The multicast stream is sent with both the Source IP and the multicast address of a group. When both of these are sent, it provides a host with a completely identification of something called the multicast channel. This multicast channel is identified with an (S,G). The receiver will have to use IGMPv3 in order to subscribe to the multicast channel. The IGMPv3 packet provides the ability for the is able to receive the group from a specified source, thus negating the need for an RP.

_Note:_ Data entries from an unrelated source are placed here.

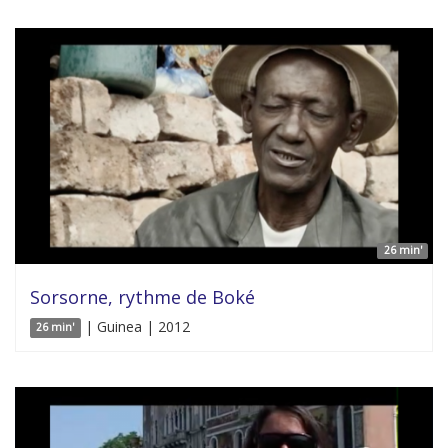
26 min'
Sorsorne, rythme de Boké
| Guinea | 2012
26 min'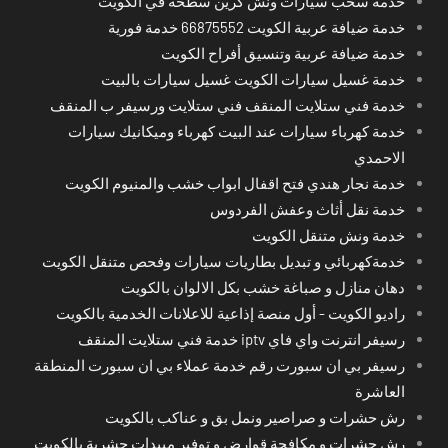
خدمة سحب سيارات ونش كرين سطحة في الكويت
خدمة ضيافة عربية الكويت 66875552 خدمة فورية
خدمة ضيافة عربية وتنسيق أفراح الكويت
خدمة غسيل سيارات الكويت غسيل سيارات بالبيت
خدمة فني ستلايت المنقف فني ستلايت ورسيفر ب المنقف
خدمة كهرباء سيارات عند البيت كهرباء وميكانيك سيارات
الاحمدي
خدمة نجار هندي فتح اقفال ابواب خشب والمنيوم الكويت
خدمة نقل أثاث وعفش الفردوس
خدمة ونش متنقل الكويت
خدمةكهربائي و تبديل بطاريات سيارات وفحص متنقل الكويت
دهان منازل و صباغة خشب بكل الالوان بالكويت
راديو الكويت - أول منصة إذاعية للاعلانات الخدمية بالكويت
رسيفر انترنت واي فاي iptv خدمة فني ستلايت المنقف
رسيفر بي ان سبورت رقم خدمة عملاء بي ان سبورت المنطقة
العاشرة
رش حشرات و صراصير ونمل بق و عناكب بالكويت
رش حشرات و مكافحة قوارض و توفير مبيدات حشرية بالكويت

So let’s say if we have two channels below:

Channel A (S,G) = (10.0.0.1, 232.1.1.1)
Channel B (S,G) = (10.0.0.2, 232.1.1.1)

So we have two receivers on 10.0.0.1 and 10.0.0.2 and our sender is 10.1.12.12. The receivers can send an explicit join directly to the sender because the Source IP is included in their join message.

For this to work correctly, there has to be two things we have to keep in mind:

  • IGMPv3 is required due to the fact it has fields inside the actual packet for Source IP
  • The range used by 232.0.0.0/8, and we can’t use anything else outside this range.